TReR: A Lightweight Transformer Re-Ranking Approach for 3D LiDAR Place Recognition
This work addresses computational efficiency in loop closure detection for autonomous driving systems, representing an incremental improvement over existing re-ranking methods.
The paper tackles the problem of high computational demand in 3D LiDAR place recognition for autonomous driving by proposing TReR, a lightweight transformer-based re-ranking approach that uses global descriptors. On the KITTI Odometry dataset, TReR showed robustness and efficiency compared to alphaQE and offered a good trade-off between robustness and efficiency compared to SGV.

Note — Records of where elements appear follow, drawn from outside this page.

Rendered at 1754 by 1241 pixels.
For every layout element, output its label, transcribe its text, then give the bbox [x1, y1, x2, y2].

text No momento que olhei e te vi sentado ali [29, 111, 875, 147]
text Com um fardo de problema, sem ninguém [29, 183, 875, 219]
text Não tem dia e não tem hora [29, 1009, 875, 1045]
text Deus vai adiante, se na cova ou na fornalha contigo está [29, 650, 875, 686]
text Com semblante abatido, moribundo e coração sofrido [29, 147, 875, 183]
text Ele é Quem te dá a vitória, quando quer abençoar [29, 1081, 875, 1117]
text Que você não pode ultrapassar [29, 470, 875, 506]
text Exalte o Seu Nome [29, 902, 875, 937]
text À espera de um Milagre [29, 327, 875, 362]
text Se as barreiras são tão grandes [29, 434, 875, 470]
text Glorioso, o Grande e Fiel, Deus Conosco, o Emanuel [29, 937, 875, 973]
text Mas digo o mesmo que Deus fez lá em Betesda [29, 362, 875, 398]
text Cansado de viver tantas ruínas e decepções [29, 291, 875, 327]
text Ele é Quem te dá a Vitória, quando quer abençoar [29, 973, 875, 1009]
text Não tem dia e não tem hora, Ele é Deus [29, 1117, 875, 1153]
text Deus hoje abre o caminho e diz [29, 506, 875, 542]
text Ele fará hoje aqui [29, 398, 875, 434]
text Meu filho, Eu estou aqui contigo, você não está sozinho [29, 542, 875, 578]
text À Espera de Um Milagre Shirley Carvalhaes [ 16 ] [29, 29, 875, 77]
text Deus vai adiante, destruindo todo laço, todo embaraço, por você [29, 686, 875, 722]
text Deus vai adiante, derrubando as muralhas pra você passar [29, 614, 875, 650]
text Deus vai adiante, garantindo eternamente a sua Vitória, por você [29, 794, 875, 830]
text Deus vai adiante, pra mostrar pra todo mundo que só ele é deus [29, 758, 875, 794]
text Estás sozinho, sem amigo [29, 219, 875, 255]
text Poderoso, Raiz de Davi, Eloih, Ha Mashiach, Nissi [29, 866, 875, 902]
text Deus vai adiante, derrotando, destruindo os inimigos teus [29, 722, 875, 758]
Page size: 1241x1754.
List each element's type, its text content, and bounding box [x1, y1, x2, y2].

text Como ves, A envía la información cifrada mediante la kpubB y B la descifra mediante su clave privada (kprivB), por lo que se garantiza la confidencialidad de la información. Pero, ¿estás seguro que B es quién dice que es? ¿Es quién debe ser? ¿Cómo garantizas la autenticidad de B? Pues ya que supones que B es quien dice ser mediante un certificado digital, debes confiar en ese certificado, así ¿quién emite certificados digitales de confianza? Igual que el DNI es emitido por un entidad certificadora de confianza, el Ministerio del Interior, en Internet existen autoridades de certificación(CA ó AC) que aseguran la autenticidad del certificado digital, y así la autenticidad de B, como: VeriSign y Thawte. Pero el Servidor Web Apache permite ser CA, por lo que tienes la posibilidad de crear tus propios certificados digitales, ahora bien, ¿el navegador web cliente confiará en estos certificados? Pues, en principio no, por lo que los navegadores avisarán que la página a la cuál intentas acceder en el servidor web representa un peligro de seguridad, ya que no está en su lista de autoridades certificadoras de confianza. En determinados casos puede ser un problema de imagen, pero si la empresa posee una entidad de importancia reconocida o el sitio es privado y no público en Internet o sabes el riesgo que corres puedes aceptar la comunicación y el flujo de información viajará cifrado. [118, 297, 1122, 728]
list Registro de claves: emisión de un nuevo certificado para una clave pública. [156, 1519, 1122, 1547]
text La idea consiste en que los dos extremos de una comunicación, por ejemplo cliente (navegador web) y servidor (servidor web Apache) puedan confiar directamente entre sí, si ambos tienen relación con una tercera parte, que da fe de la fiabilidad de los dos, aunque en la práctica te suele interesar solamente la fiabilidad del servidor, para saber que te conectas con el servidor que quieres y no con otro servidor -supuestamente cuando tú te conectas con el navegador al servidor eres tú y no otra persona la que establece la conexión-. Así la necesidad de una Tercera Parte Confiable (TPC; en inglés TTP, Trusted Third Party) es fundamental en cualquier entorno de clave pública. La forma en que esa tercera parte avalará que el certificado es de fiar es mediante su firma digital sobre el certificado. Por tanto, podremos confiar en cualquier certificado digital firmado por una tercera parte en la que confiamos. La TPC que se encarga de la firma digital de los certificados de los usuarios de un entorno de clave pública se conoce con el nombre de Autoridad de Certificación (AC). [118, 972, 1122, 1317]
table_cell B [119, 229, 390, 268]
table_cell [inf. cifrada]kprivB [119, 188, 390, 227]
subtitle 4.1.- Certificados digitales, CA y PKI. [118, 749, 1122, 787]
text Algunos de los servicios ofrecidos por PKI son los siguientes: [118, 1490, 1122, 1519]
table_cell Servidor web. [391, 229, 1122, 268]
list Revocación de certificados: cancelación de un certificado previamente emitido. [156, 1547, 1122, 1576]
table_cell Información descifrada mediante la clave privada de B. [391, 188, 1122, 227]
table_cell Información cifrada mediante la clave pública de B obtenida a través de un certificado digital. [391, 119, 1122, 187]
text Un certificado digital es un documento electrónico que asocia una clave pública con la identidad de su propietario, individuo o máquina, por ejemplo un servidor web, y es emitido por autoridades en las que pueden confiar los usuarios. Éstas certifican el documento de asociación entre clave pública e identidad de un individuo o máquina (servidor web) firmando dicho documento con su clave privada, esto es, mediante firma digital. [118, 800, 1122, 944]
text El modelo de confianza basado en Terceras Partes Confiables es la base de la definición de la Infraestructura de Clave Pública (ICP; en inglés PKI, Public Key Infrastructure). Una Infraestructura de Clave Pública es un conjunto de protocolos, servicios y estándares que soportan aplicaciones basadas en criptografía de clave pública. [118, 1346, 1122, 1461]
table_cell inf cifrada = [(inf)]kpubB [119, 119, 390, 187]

Autonomous driving systems often require reliable loop closure detection to guarantee reduced localization drift. Recently, 3D LiDAR-based localization methods have used retrieval-based place recognition to find revisited places efficiently. However, when deployed in challenging real-world scenarios, the place recognition models become more complex, which comes at the cost of high computational demand. This work tackles this problem from an information-retrieval perspective, adopting a first-retrieve-then-re-ranking paradigm, where an initial loop candidate ranking, generated from a 3D place recognition model, is re-ordered by a proposed lightweight transformer-based re-ranking approach (TReR). The proposed approach relies on global descriptors only, being agnostic to the place recognition model. The experimental evaluation, conducted on the KITTI Odometry dataset, where we compared TReR with s.o.t.a. re-ranking approaches such as alphaQE and SGV, indicate the robustness and efficiency when compared to alphaQE while offering a good trade-off between robustness and efficiency when compared to SGV.